**Your objective:** Return verbatim the lines of the entries below, from their first line through the line holding "Q0 = qSketchRegion(id", inclusive. Stop at that line.

------ Task inputs

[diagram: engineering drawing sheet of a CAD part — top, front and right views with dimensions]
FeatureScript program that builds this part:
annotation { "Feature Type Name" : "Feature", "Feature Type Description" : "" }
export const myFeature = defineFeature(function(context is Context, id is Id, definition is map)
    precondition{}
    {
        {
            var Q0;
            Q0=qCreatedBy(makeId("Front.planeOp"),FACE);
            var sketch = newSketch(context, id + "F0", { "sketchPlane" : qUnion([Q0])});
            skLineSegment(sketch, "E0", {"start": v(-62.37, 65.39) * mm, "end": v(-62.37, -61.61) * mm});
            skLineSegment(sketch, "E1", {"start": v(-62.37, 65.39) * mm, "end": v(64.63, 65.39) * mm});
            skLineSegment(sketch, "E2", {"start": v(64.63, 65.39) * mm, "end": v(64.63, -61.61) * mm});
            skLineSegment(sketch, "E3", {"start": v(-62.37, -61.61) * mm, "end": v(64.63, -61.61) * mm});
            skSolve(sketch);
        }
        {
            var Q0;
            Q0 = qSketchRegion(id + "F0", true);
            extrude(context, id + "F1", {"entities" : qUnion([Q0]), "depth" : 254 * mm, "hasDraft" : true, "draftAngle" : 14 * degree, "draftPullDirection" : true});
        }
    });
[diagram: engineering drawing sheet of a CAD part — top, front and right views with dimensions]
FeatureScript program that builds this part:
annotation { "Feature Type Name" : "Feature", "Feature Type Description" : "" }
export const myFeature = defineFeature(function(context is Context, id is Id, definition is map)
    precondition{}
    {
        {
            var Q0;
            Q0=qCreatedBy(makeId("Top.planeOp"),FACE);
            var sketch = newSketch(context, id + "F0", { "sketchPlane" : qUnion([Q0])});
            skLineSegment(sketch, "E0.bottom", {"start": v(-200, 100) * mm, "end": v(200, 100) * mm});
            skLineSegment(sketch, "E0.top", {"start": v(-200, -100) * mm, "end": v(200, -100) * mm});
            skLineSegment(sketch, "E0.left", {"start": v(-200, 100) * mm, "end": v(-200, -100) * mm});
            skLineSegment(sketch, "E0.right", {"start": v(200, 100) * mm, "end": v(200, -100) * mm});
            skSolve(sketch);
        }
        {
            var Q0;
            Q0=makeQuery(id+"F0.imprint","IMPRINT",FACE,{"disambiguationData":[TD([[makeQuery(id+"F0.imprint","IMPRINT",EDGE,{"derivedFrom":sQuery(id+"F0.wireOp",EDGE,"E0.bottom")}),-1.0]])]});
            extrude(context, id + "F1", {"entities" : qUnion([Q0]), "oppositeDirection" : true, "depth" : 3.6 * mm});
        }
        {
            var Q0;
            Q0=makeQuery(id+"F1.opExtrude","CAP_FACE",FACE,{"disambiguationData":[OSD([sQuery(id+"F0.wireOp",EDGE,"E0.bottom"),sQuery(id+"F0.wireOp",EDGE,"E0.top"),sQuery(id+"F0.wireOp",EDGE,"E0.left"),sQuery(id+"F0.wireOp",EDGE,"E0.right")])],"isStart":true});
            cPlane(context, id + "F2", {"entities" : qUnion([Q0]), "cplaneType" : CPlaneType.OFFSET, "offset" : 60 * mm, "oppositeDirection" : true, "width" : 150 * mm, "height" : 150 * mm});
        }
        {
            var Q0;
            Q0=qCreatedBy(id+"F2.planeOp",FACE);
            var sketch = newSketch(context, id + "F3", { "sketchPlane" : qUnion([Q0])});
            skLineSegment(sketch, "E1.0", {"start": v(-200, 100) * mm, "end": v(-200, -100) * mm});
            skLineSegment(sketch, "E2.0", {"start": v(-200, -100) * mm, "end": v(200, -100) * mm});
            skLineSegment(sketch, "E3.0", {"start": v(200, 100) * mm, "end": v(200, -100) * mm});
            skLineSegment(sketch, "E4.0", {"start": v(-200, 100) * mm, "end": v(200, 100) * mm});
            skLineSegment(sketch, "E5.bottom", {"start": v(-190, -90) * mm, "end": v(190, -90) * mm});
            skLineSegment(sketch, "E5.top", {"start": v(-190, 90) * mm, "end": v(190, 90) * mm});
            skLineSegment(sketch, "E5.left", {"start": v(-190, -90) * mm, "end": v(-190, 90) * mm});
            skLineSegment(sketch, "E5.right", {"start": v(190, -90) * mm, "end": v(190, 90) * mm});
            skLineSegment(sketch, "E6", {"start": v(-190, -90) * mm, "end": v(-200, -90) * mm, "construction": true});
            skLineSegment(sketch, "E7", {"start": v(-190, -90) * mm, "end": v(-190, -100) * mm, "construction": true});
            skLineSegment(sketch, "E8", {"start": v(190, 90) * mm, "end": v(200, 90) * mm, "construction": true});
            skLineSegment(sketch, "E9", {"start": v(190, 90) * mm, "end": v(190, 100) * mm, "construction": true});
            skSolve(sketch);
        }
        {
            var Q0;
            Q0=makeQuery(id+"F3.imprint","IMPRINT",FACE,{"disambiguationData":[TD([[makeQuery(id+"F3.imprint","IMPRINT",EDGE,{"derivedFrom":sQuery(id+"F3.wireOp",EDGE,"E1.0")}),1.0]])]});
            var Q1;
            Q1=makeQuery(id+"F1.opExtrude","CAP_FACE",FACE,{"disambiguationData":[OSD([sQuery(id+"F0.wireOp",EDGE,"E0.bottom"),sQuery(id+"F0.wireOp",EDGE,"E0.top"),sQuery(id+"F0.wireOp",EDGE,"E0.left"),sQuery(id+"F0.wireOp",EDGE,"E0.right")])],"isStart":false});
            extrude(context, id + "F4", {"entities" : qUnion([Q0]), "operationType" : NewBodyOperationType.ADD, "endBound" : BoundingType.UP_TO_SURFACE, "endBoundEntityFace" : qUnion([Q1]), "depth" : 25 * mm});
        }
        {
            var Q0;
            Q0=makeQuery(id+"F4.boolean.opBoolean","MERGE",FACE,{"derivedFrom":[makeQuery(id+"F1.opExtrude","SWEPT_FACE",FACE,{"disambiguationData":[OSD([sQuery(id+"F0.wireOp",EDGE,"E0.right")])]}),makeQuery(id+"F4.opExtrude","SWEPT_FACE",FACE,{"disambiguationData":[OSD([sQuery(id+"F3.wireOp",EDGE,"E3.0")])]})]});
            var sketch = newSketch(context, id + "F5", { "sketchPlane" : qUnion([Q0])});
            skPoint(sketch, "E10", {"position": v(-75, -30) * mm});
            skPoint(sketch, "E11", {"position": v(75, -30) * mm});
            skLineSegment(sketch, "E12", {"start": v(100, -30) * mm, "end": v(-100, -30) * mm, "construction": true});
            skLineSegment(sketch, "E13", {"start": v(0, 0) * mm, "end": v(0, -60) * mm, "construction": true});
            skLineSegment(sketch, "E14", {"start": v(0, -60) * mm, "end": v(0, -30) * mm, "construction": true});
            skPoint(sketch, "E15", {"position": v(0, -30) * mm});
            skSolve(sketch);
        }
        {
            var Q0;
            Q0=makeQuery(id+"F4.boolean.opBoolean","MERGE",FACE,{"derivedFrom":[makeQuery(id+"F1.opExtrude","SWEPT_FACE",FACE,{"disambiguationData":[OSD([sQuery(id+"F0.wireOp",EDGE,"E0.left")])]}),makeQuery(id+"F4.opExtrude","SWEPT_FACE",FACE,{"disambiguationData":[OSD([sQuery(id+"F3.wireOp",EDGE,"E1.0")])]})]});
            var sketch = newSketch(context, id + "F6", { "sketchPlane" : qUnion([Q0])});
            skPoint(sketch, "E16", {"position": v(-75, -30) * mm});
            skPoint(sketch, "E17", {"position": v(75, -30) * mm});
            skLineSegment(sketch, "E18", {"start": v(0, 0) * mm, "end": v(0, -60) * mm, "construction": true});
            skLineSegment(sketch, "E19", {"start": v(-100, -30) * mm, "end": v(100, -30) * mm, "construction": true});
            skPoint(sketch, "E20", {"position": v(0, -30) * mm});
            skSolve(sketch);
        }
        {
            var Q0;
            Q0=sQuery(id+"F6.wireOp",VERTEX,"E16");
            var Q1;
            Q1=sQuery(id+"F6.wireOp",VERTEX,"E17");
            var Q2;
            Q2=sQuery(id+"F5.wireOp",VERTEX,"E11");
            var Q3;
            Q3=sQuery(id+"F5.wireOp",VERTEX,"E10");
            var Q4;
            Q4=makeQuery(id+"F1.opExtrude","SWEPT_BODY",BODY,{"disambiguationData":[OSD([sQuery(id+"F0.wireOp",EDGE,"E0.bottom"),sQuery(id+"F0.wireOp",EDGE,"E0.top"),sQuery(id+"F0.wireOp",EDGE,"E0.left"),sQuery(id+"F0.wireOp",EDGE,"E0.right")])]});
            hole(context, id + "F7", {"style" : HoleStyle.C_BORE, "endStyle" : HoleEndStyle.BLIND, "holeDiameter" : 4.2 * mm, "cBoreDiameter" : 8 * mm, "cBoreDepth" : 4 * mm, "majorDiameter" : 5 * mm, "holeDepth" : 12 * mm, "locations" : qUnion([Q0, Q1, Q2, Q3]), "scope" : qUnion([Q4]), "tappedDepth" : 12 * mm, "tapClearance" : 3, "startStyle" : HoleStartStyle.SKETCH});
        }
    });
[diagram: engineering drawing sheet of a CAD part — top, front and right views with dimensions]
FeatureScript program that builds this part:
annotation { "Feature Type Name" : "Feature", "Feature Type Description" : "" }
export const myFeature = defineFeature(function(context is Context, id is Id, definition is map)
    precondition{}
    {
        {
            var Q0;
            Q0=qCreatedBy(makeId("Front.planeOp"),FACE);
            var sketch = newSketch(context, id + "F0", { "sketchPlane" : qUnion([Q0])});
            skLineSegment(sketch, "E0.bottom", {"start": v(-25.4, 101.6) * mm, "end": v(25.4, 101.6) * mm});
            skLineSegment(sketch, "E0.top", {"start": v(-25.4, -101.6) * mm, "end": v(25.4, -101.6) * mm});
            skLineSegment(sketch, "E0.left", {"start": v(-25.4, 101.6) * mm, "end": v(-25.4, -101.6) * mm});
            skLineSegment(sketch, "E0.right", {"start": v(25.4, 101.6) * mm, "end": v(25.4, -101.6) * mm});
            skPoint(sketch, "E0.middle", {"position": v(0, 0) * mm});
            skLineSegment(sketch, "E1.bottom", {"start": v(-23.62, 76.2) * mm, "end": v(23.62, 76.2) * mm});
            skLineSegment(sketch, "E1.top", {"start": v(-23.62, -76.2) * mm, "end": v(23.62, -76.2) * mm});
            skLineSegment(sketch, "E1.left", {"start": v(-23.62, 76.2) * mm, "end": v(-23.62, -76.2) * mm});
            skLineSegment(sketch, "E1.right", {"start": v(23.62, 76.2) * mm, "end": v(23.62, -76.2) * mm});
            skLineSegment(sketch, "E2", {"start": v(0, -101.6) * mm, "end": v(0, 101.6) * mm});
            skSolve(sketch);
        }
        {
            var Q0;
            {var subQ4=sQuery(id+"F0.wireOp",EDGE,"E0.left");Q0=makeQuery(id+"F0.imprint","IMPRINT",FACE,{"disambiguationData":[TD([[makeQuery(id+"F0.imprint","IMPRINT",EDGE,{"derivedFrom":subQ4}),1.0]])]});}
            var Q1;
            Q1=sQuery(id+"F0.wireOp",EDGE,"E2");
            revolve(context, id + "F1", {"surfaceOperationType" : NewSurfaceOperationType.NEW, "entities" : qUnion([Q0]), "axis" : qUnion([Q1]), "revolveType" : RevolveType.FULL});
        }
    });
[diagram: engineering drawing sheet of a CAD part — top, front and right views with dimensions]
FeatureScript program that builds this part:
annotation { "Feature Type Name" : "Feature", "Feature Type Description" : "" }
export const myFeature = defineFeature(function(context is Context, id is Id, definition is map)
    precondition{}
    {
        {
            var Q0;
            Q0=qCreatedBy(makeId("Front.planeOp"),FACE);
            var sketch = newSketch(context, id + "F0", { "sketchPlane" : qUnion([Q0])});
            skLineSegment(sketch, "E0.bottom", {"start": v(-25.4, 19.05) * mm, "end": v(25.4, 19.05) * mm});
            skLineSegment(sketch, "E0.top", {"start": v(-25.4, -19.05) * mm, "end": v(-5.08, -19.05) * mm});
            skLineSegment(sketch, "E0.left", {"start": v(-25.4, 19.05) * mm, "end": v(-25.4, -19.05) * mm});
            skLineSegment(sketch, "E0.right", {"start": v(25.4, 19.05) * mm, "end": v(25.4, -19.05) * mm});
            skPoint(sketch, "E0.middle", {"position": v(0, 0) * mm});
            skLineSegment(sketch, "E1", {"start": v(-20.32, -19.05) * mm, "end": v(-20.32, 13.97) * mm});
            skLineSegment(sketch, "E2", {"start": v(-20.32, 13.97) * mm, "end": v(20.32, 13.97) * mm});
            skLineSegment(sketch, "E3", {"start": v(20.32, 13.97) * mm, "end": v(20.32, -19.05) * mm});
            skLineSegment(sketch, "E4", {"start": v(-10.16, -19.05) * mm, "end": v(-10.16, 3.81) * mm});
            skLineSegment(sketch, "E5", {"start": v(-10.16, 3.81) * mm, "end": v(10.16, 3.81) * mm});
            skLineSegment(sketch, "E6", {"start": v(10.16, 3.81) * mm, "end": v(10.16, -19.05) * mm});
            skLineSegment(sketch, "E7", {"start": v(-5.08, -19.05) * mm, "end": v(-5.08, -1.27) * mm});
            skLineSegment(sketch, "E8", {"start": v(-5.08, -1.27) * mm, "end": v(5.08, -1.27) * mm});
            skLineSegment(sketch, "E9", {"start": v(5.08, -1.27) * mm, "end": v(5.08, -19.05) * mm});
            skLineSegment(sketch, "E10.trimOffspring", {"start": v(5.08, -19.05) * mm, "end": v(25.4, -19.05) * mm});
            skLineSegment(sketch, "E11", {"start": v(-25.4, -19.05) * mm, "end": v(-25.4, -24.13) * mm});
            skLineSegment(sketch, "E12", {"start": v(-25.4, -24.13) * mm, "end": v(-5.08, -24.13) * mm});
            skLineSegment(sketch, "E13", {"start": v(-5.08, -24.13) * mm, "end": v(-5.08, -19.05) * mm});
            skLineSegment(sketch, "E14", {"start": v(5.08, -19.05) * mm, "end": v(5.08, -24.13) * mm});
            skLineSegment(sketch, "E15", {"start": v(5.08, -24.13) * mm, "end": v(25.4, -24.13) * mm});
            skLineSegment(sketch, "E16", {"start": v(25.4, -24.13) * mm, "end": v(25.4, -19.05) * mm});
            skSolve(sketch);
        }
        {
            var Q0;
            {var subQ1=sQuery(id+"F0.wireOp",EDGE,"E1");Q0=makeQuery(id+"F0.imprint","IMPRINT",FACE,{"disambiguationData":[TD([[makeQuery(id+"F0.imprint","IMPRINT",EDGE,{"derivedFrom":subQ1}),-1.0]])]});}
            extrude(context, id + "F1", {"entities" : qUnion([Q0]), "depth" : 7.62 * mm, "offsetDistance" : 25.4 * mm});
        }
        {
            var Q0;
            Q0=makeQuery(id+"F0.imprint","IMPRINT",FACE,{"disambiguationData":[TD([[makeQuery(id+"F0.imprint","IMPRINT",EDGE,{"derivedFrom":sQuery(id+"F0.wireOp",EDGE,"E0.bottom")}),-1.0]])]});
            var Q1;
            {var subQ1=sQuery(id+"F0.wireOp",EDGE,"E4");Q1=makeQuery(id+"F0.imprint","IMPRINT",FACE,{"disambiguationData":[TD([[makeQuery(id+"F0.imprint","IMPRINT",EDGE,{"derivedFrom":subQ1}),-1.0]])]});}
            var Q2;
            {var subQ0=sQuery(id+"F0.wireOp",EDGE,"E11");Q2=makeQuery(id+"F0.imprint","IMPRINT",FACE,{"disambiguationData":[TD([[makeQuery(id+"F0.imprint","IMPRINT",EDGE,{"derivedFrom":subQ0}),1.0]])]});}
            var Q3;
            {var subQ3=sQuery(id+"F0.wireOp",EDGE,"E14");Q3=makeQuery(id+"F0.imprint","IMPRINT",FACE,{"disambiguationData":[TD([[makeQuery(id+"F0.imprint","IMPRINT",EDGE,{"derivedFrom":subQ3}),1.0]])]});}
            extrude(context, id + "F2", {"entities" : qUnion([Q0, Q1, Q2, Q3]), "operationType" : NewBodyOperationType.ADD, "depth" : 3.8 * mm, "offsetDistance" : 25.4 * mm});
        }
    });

------------

**Answer to this exercise:**
[diagram: engineering drawing sheet of a CAD part — top, front and right views with dimensions]
FeatureScript program that builds this part:
annotation { "Feature Type Name" : "Feature", "Feature Type Description" : "" }
export const myFeature = defineFeature(function(context is Context, id is Id, definition is map)
    precondition{}
    {
        {
            var Q0;
            Q0=qCreatedBy(makeId("Front.planeOp"),FACE);
            var sketch = newSketch(context, id + "F0", { "sketchPlane" : qUnion([Q0])});
            skLineSegment(sketch, "E0", {"start": v(-62.37, 65.39) * mm, "end": v(-62.37, -61.61) * mm});
            skLineSegment(sketch, "E1", {"start": v(-62.37, 65.39) * mm, "end": v(64.63, 65.39) * mm});
            skLineSegment(sketch, "E2", {"start": v(64.63, 65.39) * mm, "end": v(64.63, -61.61) * mm});
            skLineSegment(sketch, "E3", {"start": v(-62.37, -61.61) * mm, "end": v(64.63, -61.61) * mm});
            skSolve(sketch);
        }
        {
            var Q0;
            Q0 = qSketchRegion(id + "F0", true);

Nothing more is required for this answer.